Abstract
Objective
Multilevel posterior decompression of subaxial cervical spinal canal stenosis through a less-invasive unilateral approach.
Indications
Degenerative cervical myelopathy due to multilevel subaxial spinal canal stenosis.
Contraindications
Cervical kyphosis or instability, bilateral radiculopathy due to foraminal stenosis, involvement of C2 or C7.
Surgical technique
Unilateral subaxial approach with detachment of muscles only on one side. The ipsilateral laminae C6 to C3 are cut at the laminofacet junction and opened up. The loss of resistance is usually due to a greenstick fracture in the proximity of the contralateral laminofacet junction. The opened laminae are fixed with Z‑shaped thin titanium plates. If necessary, the laminoplasty can be combined with a unilateral fixation and fusion by the same approach.
Postoperative management
Early mobilization 4–6 h postoperatively. No orthosis necessary.
Results
A total of 131 patients (77 men, mean age 67 years) with a multilevel cervical spondylotic myelopathy (CSM) underwent surgery using a posterior approach. In 52 patients (40%), a unilateral approach was performed (laminoplasty: n = 30; laminoplasty/fusion: n = 22). In this group, the mean operation time was less compared with two other techniques (unilateral approach: 110 min; laminectomy/fusion: 150 min; 360° approach: 210 min). The postoperative European myelopathy score (EMS) improved from 12.8 to 15.2. The overall complication rate was 17% (unilateral approach: 9%; laminectomy/fusion: 18%; 360° approach: 27%).

Task list:
• 1. Summarize the abstract on unilateral cervical decompression in two sentences.
• 2. Write the next part of the abstract on unilateral cervical decompression, picking up after its final sentence about complication rates.
The listing that follows comes from a separate source.

Information given:
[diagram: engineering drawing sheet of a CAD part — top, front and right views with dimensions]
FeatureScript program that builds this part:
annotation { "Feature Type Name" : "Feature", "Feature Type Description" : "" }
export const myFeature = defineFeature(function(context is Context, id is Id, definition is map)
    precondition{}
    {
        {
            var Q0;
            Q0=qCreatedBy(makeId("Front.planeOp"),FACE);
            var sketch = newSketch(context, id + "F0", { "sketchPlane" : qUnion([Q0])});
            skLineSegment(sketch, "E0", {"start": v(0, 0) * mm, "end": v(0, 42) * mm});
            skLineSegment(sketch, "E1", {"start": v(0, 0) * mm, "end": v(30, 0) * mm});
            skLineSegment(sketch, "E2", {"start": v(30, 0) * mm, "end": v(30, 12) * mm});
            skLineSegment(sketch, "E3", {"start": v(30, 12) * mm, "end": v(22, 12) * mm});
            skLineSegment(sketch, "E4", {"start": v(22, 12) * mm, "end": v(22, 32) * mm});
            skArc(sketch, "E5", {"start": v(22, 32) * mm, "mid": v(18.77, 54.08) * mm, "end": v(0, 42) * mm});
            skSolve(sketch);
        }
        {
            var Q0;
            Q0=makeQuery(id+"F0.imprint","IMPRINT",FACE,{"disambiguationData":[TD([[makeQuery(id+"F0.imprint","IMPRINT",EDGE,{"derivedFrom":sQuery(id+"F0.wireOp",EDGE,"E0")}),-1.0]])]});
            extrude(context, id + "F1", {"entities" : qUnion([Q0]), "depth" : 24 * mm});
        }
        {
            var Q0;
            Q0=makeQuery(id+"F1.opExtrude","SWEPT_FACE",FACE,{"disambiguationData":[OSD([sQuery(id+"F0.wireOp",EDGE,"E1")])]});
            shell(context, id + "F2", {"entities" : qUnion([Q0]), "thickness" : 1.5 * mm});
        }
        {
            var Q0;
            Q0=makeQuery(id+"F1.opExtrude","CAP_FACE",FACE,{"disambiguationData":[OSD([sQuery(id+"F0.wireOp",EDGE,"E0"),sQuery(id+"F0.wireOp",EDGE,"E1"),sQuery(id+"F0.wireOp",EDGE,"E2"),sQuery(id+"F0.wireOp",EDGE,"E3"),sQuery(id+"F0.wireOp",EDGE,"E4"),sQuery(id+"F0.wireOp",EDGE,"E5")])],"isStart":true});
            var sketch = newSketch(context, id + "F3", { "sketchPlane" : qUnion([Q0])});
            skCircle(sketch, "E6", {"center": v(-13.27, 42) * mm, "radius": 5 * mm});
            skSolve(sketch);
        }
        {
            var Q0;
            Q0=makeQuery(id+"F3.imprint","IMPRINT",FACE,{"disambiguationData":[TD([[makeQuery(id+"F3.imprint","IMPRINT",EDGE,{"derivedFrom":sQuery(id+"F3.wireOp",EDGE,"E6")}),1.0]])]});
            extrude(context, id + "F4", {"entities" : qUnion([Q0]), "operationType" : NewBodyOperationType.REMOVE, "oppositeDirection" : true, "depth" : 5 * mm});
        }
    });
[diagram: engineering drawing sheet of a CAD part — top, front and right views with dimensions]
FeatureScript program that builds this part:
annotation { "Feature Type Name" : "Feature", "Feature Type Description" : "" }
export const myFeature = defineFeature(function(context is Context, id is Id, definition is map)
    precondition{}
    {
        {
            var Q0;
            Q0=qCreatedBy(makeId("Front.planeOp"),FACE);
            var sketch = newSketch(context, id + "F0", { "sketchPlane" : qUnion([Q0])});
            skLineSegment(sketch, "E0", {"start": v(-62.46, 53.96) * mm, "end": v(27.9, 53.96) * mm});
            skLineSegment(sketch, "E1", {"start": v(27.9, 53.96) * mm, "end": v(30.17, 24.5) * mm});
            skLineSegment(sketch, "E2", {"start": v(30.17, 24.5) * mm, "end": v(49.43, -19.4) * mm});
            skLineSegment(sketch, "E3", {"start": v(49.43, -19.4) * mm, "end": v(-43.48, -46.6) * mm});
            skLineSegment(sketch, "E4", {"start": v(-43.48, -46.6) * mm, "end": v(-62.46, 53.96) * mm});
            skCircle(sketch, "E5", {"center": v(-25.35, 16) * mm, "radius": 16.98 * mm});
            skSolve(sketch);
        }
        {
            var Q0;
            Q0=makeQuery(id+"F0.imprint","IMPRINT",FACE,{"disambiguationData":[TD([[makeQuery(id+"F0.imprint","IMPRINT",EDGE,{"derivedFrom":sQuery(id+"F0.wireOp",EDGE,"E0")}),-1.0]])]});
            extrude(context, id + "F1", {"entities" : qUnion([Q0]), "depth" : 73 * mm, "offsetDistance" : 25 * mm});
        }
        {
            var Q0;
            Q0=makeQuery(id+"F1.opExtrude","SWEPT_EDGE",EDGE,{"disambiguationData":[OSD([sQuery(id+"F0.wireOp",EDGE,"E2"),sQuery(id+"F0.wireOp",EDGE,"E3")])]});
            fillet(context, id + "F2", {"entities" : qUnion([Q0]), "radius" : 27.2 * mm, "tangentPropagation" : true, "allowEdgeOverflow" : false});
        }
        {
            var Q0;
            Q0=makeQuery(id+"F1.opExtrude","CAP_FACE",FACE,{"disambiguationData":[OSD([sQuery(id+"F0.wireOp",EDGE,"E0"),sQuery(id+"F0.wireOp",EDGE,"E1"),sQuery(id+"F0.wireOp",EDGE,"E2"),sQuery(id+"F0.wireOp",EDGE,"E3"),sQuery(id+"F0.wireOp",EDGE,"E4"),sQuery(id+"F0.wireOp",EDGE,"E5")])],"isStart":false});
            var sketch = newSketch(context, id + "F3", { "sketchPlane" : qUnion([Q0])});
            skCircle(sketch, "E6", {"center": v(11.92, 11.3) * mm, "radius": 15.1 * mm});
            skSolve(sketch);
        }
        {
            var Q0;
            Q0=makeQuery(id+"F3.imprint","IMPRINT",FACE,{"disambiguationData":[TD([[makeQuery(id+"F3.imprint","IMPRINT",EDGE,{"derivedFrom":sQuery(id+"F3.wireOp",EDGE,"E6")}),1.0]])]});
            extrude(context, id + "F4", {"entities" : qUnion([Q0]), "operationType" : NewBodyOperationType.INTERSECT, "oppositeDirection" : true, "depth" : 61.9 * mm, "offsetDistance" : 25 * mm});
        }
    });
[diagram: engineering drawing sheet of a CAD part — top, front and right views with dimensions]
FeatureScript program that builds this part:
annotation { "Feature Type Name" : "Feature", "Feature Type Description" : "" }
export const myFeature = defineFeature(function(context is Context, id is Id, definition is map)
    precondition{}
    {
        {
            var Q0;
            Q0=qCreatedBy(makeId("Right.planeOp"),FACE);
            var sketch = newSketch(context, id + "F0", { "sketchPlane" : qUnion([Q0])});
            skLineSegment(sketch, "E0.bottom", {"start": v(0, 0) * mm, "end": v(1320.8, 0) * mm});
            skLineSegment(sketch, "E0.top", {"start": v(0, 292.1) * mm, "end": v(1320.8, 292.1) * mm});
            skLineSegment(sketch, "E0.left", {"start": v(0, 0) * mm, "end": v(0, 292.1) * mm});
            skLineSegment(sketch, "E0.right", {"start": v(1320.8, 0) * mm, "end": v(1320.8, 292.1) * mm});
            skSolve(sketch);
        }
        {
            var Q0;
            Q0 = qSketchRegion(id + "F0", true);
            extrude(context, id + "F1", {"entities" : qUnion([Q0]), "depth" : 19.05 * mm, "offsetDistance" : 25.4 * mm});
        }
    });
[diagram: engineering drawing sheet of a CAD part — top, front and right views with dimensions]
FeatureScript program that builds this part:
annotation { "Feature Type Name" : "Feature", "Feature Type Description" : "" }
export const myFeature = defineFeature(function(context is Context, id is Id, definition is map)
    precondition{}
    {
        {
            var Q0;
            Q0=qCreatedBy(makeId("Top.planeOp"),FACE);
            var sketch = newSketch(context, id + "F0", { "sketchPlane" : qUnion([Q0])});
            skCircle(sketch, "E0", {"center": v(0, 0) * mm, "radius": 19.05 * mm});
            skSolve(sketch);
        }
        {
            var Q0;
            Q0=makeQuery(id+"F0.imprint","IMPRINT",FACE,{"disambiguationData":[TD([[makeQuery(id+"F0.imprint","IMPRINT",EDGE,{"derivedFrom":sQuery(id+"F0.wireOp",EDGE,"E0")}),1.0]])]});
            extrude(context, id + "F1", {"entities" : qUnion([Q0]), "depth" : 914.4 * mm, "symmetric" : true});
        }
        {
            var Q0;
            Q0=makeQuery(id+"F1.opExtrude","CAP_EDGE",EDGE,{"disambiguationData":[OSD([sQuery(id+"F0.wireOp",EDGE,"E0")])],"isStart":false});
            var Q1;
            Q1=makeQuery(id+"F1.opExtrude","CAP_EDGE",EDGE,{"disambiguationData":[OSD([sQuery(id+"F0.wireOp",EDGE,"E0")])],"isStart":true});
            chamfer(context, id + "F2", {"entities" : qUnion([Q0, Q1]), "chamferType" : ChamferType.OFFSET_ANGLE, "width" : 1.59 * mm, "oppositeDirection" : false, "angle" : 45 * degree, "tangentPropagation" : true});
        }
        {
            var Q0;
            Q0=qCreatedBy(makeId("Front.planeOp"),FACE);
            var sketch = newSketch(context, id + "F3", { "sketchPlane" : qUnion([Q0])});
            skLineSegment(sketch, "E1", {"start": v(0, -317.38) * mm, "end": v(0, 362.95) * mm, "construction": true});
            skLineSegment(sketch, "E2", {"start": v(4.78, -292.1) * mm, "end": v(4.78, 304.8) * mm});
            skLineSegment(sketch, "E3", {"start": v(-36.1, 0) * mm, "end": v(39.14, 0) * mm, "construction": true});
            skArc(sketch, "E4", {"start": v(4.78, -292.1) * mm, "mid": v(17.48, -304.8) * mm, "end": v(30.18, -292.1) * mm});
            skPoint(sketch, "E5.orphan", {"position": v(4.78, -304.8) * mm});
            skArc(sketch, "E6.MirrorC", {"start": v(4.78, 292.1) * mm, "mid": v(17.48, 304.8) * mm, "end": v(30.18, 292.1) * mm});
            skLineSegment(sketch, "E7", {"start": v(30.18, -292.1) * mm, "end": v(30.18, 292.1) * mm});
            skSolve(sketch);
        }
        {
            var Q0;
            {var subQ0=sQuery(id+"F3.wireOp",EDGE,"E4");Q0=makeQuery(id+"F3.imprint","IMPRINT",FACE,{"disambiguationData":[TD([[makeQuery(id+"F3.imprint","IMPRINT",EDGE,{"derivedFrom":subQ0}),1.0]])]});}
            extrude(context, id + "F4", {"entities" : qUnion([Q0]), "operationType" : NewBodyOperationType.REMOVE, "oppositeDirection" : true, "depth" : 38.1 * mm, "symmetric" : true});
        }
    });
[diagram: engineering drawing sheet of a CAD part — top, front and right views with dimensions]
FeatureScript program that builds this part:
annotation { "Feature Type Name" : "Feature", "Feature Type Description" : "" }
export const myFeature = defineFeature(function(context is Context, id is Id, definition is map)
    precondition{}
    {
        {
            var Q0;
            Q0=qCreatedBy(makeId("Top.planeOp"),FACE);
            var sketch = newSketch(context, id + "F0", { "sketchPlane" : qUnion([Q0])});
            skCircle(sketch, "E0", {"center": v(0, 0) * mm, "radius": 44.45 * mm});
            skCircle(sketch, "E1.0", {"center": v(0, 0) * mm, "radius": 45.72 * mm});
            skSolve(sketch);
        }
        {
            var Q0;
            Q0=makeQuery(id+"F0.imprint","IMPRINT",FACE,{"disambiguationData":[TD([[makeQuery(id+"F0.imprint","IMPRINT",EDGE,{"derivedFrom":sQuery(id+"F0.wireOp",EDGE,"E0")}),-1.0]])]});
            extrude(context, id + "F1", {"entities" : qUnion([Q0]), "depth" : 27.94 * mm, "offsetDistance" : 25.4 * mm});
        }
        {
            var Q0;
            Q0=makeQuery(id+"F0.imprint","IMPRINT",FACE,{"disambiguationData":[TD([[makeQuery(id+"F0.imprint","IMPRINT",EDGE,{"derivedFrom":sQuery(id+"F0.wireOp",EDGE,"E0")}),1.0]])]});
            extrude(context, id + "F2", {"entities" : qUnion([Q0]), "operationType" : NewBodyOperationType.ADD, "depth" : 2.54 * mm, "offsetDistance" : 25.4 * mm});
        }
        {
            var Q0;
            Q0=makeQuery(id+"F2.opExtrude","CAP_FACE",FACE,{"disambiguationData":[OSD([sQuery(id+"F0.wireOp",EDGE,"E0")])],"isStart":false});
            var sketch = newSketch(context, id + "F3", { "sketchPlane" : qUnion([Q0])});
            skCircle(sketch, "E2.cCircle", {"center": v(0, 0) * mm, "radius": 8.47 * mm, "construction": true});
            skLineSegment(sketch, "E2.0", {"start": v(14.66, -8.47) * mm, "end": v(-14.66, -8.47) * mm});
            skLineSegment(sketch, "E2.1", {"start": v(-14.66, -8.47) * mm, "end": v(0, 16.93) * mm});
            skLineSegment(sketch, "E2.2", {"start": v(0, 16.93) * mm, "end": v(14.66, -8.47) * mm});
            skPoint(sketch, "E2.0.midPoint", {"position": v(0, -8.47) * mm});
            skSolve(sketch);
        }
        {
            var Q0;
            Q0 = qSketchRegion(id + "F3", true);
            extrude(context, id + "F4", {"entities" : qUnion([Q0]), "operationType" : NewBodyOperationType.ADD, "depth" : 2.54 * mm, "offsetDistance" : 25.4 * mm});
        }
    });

Answers provided:
• 1. The abstract describes a less-invasive unilateral approach for multilevel posterior decompression of subaxial cervical spinal canal stenosis, in which the ipsilateral laminae C6 to C3 are cut at the laminofacet junction, opened, and fixed with Z-shaped thin titanium plates, with optional unilateral fixation and fusion through the same approach. Of 131 patients operated on by a posterior approach for multilevel cervical spondylotic myelopathy, 52 had the unilateral approach, which had a shorter mean operation time (110 min) and a lower complication rate (9%) than laminectomy/fusion and the 360° approach, and the postoperative European myelopathy score improved from 12.8 to 15.2.

• 2.
Zusammenfassung
Operationsziel
Multisegmentale dorsale Dekompression des subaxialen zervikalen Spinalkanals über einen weniger invasiven unilateralen Zugang.
Indikationen
Degenerative zervikale Myelopathie aufgrund einer multisegmentalen subaxialen zervikalen Stenose.
Kontraindikationen
Zervikale Kyphose oder Instabilität, bilaterale Radikulopathie bei Foramenstenose, Notwendigkeit der Laminoplastie der Halswirbel HW 2 und HW 7.
Operationstechnik
Unilateraler subaxialer Zugang mit subperiostaler Ablösung der Muskulatur auf einer Seite. Die ipsilateralen Hemilaminae werden von HW 6 bis HW 3 am Übergang zwischen Bogen und Gelenk durchtrennt und angehoben. Der Widerstandsverlust zur Gegenseite folgt üblicherweise einer Grünholzfraktur im kontralateralen Übergangsbereich von Bogen zu Gelenk. Die angehobenen Halbbögen werden mit Z‑förmigen Titanplättchen fixiert. Bei Bedarf kann die Laminoplastie durch eine unilaterale Stabilisierung und Fusion über den gleichen Zugang ergänzt werden.
Weiterbehandlung
Frühe Mobilisierung 4–6 h nach Operation, Nachbehandlung ohne HWS-Orthese.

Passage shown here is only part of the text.